Russia's Cotton Imports Fight A Three-Year Slump
With help from industry leaders and the government, Russia hopes to bolster its cotton industry through market support.
March 17, 2009
In 2006, Russia imported 292,000 tons of raw cotton, sufficient to meet the needs of local spinning mills. A steady decline of raw cotton imports has been noted over the past three years. The demand for cotton has decreased from year to year as spinning factories are experiencing increased competition from Central Asia’s yarn suppliers.
Cotton is imported by Russia from Central Asia’s countries and Azerbaijan. Until two years ago, nearly half of Central Asian cotton came into Russia though third-party countries, mainly Latvia. In 2006, more than 99% of supplies were realized directly from cotton growing countries. Uzbekistan’s share in the imports pattern is gradually declining, ceding its place to cotton of other CIS countries. In Uzbekistan, trade in cotton is being controlled by the government, causing certain inconveniences to buyers. First of all, there is a complicated payment system, and it is impossible to buy cotton in small lots. Now, many Russian traders are preferring to buy cotton in Kyrgyzstan, Tadjikistan or Kazakhstan. Nevertheless, Uzbekistan continues to remain a major cotton supplier for Russia.

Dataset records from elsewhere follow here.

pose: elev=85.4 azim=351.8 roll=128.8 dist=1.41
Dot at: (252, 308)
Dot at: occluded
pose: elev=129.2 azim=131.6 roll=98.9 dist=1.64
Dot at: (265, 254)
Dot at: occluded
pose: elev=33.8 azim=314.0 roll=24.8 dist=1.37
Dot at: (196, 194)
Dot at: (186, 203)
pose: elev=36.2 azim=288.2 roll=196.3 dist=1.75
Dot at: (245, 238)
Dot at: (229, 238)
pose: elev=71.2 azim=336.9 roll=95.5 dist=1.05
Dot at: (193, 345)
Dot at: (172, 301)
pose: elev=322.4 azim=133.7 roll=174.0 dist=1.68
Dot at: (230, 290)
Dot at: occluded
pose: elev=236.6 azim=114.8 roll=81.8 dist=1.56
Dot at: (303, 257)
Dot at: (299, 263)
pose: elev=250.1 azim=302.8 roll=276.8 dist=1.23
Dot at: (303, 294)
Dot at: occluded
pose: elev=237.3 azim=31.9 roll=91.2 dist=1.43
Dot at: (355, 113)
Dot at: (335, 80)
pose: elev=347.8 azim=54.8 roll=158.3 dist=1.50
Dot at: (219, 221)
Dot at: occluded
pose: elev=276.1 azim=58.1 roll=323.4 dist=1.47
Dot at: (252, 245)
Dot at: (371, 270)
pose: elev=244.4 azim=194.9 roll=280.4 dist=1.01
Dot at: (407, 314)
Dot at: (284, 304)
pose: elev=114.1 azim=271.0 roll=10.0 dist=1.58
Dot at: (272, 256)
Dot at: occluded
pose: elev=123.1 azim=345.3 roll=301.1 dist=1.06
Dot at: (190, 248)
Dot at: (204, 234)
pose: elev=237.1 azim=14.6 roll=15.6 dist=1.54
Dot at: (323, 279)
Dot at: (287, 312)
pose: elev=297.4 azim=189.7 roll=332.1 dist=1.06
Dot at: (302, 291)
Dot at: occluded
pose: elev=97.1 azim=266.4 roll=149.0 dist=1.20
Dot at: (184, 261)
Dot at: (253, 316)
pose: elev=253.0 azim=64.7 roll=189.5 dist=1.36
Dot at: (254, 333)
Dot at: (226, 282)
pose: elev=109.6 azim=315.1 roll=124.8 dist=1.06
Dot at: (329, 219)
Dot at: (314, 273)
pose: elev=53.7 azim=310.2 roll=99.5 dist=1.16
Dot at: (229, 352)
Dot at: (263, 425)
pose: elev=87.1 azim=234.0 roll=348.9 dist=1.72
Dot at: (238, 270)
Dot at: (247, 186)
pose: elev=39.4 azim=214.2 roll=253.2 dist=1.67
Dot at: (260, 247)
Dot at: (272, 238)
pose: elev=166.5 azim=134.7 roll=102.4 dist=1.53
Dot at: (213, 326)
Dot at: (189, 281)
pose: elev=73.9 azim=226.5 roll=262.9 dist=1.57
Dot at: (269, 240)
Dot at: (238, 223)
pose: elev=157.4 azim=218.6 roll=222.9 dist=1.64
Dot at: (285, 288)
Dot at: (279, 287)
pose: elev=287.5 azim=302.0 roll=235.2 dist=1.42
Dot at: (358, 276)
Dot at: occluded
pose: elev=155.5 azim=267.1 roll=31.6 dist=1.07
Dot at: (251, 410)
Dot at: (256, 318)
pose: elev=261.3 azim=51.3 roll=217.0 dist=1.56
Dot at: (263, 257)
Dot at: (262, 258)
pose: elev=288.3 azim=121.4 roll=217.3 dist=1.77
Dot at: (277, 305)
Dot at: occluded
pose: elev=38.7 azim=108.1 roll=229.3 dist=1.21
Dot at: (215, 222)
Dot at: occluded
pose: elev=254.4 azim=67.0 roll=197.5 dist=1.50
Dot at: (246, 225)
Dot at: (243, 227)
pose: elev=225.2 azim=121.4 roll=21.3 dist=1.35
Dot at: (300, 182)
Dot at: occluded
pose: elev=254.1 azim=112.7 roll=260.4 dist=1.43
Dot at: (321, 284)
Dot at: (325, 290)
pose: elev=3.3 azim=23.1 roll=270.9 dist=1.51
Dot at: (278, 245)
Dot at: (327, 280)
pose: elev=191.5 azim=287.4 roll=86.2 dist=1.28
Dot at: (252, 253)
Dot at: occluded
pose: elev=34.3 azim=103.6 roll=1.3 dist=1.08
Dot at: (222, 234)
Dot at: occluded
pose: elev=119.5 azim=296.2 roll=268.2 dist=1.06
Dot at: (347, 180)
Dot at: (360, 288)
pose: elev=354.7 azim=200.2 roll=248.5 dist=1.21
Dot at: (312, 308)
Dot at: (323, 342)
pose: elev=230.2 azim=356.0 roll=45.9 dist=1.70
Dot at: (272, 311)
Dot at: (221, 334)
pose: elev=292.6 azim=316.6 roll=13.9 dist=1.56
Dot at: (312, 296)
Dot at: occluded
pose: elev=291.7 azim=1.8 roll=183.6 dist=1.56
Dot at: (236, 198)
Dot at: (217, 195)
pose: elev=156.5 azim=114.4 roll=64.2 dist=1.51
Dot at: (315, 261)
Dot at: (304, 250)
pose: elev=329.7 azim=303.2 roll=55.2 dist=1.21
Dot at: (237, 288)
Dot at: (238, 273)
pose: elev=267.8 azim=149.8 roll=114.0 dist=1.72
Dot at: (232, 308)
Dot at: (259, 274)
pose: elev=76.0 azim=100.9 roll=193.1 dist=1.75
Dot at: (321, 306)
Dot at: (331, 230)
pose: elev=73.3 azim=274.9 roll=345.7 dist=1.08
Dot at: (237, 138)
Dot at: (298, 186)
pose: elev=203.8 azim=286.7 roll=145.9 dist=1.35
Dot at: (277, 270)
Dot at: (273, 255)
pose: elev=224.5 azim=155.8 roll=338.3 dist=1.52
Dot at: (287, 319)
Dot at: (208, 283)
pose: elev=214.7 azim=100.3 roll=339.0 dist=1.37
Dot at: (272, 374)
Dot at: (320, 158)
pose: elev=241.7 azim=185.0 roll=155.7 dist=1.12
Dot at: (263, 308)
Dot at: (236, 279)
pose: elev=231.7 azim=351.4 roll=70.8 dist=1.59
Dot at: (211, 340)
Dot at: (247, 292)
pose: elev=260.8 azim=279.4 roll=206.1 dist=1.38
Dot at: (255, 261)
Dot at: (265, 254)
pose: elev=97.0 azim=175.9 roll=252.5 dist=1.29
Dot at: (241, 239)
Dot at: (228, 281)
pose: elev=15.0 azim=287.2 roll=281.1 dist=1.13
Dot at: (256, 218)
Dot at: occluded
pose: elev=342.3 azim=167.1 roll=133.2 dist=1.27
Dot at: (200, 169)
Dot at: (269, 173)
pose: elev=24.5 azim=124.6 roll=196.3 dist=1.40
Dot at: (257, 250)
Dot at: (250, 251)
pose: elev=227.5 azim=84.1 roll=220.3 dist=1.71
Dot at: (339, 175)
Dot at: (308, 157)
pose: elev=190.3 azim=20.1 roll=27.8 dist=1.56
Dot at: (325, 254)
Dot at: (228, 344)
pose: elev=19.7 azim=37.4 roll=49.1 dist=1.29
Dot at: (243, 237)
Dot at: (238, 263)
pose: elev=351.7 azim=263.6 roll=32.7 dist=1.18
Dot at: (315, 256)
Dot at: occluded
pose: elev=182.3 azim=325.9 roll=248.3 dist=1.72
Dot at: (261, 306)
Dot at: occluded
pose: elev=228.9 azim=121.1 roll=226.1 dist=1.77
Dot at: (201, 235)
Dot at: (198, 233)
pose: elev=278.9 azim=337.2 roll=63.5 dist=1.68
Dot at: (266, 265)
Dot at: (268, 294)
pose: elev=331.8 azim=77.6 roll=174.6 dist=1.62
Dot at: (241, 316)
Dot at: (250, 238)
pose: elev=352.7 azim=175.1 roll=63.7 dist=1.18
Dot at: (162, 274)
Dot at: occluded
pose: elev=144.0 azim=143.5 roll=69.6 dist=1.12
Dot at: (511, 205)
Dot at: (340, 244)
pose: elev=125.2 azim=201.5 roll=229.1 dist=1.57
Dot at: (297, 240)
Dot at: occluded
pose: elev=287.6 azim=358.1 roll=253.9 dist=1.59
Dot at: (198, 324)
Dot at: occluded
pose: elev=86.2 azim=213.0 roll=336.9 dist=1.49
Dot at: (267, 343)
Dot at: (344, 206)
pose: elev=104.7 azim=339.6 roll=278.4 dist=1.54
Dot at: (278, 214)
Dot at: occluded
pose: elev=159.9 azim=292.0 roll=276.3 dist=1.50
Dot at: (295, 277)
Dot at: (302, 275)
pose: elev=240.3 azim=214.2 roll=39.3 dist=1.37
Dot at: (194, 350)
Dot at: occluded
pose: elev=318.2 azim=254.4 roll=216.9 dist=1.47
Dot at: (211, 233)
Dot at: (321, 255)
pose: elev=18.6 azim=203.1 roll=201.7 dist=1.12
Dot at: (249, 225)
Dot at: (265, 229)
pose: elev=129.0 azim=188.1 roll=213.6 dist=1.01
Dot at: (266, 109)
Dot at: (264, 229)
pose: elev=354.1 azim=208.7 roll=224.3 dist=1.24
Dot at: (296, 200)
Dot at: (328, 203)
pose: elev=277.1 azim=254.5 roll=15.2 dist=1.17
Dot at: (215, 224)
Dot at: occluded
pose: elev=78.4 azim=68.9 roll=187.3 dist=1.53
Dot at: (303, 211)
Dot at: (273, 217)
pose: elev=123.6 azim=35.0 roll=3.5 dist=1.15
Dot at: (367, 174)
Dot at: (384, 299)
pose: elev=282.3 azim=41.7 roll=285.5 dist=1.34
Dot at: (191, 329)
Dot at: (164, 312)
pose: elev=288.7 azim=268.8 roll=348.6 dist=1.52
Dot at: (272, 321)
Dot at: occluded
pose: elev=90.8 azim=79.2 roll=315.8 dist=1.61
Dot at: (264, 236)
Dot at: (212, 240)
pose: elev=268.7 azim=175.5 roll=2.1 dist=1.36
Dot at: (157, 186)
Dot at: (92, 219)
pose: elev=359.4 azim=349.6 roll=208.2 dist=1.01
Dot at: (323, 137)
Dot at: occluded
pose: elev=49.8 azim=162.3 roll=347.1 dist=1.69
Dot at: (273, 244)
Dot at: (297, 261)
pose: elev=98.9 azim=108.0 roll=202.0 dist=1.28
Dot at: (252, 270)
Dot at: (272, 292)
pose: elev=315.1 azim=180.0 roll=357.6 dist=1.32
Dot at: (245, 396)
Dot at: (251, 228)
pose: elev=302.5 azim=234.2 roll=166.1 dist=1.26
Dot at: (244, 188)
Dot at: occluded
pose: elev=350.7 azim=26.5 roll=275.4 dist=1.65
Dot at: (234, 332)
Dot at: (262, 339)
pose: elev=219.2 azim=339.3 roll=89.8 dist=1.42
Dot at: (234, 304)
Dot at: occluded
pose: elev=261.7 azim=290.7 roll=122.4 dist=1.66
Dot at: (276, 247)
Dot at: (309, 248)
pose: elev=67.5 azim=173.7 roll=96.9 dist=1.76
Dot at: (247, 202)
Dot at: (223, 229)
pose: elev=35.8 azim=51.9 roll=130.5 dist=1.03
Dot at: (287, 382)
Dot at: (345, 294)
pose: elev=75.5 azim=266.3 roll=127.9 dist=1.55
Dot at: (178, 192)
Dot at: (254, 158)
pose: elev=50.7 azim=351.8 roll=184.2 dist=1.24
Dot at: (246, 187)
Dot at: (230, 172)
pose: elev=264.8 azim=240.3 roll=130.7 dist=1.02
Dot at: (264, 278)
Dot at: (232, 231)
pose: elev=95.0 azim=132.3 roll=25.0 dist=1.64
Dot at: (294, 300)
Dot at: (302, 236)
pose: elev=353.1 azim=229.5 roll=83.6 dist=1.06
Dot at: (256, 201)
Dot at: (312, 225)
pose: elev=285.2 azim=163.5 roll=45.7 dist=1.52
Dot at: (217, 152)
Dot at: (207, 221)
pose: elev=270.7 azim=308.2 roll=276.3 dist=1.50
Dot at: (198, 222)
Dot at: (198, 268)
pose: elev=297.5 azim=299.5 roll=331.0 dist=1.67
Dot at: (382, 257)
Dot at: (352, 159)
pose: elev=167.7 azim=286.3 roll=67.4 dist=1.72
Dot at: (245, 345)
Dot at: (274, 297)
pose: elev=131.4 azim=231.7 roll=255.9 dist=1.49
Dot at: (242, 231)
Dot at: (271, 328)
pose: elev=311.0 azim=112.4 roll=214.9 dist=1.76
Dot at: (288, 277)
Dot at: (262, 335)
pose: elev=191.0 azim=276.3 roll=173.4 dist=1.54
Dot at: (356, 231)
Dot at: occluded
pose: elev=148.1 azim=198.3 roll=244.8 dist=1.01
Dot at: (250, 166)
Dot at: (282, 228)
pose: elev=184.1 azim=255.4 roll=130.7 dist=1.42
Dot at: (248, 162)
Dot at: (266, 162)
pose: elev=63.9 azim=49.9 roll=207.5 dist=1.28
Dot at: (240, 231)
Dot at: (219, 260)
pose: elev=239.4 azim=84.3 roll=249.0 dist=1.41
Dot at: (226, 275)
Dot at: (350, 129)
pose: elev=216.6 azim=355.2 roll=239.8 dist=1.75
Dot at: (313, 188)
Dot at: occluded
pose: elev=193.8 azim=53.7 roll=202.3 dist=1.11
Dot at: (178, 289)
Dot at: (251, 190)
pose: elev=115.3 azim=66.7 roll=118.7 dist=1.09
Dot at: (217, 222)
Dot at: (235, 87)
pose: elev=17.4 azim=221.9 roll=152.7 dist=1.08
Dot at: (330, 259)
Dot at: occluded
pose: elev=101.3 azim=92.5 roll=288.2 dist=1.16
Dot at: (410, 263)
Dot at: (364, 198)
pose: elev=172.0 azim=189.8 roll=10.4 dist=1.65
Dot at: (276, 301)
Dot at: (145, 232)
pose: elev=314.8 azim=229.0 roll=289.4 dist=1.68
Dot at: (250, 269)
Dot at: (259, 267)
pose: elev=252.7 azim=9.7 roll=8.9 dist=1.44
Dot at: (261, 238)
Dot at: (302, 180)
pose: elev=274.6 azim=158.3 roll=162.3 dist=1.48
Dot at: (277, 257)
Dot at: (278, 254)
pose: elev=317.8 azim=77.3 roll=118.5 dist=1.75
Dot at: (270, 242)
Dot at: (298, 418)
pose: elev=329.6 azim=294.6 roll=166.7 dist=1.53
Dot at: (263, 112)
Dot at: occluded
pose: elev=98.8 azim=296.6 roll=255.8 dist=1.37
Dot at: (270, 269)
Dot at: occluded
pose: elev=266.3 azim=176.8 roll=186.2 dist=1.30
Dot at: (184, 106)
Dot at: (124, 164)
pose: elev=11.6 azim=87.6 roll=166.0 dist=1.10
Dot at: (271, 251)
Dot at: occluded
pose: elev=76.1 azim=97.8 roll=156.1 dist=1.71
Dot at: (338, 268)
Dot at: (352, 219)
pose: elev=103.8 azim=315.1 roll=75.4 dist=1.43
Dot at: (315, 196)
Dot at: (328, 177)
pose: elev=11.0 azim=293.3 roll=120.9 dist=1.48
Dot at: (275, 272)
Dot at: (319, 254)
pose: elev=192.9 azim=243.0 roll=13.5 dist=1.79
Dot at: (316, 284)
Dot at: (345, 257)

During the proliferation of the USSR, production capacities for cotton yarn were mostly located in Russia. Central Asian republics supplied mainly raw cotton to Russian spinning mills, and only a small part of cotton crop was processed at local textile factories. After the break-up of the USSR, Central Asian states were practically without production base. At the spinning mills “inherited” from the USSR-era, low quality yarn was produced due to the lack of funds for modernized production. In recent years, investments realized in the textile industries of Uzbekistan, Turkmenistan and Kazakhstan yielded positive results. The quality of yarn produced has improved, but the price remains lower than in Russia due to the low cost of manpower.
Many Russian weaving and knitting mills are increasingly processing yarn originating from Uzbekistan and other Central Asian countries, while it is getting harder for Russian spinners to preserve their position in the domestic market. In recent years, there has been a gradual decrease in yarn production in Russia, dropping 11% between 2003 and 2006. The production of cotton fabric, representing about 80% of Russia’s total fabric output, is developing more stably, with a fall of around 5% between 2003 and 2006. Decrease in production results from the restructuring of small, unprofitable textile mills. Such a “reorganization” is thought necessary for a recovery of the industry.
Until recently, the state did not offer practical support to enterprises of the textile industry. However, numerous appeals from labor union organizations to governing bodies of the country, long at last, have yielded the first results, which can be summarized as follows:
• The government has allocated funds for partial compensation for the cost of credits obtained by enterprises for raw materials and equipment;
• Duties on imports of textile machinery have been temporarily abolished;
• Administrative measures have been imposed for “grey” imports restraint;
• A development program for the textile industries is being worked out at the government level.
Anna Mitrofanova is Director of the Anitex Agency.